Task item:
Please copy out all lines of the entries that contain the word "road".

Dataset entries:
+-------+
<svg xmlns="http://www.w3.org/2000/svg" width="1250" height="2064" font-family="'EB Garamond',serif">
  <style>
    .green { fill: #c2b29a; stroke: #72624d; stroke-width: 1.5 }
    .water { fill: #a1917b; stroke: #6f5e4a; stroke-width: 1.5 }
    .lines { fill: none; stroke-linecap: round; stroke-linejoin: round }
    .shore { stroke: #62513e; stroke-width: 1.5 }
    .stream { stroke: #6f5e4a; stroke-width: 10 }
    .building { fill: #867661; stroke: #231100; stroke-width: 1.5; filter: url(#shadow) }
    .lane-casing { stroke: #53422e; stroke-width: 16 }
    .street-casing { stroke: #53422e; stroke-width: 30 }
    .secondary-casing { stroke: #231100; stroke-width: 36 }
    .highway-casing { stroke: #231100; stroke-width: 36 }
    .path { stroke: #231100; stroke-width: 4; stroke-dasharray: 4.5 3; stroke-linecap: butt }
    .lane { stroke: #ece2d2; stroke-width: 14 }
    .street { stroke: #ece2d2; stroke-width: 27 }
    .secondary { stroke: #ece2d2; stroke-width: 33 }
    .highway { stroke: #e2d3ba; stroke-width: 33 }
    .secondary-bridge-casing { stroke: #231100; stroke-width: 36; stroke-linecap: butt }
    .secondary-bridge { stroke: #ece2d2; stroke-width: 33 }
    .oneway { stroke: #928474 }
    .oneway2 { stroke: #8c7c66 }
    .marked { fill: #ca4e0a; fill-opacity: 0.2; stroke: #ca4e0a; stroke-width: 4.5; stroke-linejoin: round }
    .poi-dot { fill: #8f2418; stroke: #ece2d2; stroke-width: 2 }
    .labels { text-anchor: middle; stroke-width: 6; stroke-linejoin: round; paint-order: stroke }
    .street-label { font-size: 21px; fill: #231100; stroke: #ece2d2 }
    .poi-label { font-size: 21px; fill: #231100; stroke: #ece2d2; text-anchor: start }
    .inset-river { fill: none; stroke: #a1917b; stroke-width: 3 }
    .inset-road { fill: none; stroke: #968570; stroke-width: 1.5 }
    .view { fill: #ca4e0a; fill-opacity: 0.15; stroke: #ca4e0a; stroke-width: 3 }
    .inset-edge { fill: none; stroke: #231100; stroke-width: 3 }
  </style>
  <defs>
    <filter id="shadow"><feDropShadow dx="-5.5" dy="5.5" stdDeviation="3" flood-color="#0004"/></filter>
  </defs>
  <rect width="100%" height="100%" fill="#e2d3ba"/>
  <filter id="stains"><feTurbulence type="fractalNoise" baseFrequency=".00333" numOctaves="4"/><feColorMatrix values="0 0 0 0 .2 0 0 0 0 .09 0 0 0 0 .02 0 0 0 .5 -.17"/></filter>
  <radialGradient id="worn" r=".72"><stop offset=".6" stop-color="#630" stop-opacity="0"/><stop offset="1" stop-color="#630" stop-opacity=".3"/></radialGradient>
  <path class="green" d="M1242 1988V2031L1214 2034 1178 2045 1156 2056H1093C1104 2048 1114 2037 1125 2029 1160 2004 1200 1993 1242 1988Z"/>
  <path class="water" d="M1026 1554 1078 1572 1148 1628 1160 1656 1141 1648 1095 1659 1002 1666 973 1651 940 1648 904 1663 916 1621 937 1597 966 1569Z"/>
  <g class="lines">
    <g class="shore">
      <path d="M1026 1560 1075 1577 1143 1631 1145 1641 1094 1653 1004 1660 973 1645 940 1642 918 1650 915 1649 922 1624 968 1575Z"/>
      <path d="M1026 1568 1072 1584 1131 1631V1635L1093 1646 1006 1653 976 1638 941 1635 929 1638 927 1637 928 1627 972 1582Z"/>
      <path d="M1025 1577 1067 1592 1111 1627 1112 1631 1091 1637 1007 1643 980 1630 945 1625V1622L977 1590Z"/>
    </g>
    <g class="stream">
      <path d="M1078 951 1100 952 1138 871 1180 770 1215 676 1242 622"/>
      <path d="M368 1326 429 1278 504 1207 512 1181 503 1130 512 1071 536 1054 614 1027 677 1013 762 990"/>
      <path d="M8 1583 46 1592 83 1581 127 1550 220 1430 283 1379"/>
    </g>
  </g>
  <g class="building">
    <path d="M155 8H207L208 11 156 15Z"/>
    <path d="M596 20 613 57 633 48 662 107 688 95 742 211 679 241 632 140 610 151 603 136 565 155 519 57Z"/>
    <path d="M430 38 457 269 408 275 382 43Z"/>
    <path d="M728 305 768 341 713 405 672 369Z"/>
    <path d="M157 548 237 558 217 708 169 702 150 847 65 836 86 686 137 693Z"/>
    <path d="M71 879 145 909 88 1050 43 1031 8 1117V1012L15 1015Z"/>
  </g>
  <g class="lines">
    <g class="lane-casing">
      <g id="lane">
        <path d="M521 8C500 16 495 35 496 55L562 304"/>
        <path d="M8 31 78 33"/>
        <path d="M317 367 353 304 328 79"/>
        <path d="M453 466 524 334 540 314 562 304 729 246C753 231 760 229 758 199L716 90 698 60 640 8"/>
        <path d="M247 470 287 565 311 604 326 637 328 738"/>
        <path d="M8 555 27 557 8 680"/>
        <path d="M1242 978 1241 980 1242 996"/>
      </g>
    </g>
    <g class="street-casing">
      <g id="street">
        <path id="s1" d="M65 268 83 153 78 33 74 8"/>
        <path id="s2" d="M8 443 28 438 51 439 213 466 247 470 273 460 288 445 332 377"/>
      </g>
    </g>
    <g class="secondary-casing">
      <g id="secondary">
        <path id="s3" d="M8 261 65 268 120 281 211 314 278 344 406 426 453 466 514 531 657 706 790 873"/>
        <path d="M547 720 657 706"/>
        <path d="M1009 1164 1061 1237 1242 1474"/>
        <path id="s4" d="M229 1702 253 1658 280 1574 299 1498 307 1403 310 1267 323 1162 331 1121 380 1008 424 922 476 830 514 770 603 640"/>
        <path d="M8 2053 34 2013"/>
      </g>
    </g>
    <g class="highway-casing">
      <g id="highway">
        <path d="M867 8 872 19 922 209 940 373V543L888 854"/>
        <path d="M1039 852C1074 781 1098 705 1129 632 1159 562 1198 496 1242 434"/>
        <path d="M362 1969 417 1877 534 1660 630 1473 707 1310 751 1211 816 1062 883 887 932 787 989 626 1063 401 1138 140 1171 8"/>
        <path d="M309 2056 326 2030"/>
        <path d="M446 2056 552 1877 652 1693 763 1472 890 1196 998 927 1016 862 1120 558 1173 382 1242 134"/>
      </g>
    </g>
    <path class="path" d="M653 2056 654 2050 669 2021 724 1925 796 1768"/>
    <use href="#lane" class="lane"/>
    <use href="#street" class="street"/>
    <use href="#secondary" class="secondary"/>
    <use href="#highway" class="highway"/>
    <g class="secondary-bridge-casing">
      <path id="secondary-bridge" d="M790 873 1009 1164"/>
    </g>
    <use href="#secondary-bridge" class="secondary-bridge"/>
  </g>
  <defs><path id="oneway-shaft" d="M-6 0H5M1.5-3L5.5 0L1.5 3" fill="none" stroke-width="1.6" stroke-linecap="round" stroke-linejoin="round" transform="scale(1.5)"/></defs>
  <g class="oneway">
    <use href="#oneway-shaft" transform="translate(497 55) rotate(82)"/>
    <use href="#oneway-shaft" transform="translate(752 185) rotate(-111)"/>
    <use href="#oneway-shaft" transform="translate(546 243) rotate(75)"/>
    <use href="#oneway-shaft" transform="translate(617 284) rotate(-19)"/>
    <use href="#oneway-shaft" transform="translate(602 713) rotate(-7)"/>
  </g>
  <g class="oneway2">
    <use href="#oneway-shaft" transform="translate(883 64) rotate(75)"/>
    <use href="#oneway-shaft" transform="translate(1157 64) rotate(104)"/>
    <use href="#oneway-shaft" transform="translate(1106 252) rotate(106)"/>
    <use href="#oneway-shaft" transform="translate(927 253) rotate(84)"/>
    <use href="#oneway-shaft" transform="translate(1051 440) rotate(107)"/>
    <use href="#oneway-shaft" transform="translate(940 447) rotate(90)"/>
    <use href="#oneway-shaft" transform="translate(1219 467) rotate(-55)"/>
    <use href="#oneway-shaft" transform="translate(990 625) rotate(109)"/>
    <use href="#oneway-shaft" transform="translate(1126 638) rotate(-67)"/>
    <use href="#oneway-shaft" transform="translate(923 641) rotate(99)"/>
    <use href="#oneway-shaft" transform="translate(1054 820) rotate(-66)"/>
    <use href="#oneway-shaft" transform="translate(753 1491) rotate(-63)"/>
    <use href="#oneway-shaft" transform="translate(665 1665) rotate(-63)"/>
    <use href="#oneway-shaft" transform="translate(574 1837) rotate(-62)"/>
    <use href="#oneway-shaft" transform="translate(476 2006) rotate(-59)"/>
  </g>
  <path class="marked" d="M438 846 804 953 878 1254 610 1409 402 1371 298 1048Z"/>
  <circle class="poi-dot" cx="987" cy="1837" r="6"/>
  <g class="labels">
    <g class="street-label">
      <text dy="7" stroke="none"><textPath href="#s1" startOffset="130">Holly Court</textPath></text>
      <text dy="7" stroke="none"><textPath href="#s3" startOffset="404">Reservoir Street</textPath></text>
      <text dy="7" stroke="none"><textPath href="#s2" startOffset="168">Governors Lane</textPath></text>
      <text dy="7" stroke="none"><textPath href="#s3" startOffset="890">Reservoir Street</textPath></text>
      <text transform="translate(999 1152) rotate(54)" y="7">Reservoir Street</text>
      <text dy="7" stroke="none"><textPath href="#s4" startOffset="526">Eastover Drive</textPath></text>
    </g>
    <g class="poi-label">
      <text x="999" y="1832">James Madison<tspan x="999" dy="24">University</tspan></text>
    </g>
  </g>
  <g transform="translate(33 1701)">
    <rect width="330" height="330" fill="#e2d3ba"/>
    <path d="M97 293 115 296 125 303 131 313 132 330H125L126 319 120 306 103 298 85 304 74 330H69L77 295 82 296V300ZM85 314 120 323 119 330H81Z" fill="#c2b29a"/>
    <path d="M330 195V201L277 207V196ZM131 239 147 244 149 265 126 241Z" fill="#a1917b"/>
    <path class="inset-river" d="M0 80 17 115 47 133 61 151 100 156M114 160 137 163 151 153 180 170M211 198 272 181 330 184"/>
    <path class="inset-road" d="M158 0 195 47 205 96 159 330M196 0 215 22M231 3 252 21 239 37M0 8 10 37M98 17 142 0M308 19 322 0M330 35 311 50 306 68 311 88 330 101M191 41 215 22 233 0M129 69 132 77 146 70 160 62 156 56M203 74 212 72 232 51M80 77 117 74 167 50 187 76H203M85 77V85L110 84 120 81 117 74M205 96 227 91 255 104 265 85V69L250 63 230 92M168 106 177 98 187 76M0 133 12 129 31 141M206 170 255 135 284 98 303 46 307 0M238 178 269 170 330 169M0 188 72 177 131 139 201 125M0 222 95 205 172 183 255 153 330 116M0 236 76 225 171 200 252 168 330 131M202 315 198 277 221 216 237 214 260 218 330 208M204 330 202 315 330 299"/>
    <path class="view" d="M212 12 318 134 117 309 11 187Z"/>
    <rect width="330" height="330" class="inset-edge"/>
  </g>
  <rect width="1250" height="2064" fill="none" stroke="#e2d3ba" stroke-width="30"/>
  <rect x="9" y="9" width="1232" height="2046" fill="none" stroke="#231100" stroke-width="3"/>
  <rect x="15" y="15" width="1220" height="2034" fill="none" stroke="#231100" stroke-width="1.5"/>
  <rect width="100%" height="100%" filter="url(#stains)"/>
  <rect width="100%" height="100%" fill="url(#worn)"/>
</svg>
+-------+
Result below:
    .inset-road { fill: none; stroke: #968570; stroke-width: 1.5 }
    <path class="inset-road" d="M158 0 195 47 205 96 159 330M196 0 215 22M231 3 252 21 239 37M0 8 10 37M98 17 142 0M308 19 322 0M330 35 311 50 306 68 311 88 330 101M191 41 215 22 233 0M129 69 132 77 146 70 160 62 156 56M203 74 212 72 232 51M80 77 117 74 167 50 187 76H203M85 77V85L110 84 120 81 117 74M205 96 227 91 255 104 265 85V69L250 63 230 92M168 106 177 98 187 76M0 133 12 129 31 141M206 170 255 135 284 98 303 46 307 0M238 178 269 170 330 169M0 188 72 177 131 139 201 125M0 222 95 205 172 183 255 153 330 116M0 236 76 225 171 200 252 168 330 131M202 315 198 277 221 216 237 214 260 218 330 208M204 330 202 315 330 299"/>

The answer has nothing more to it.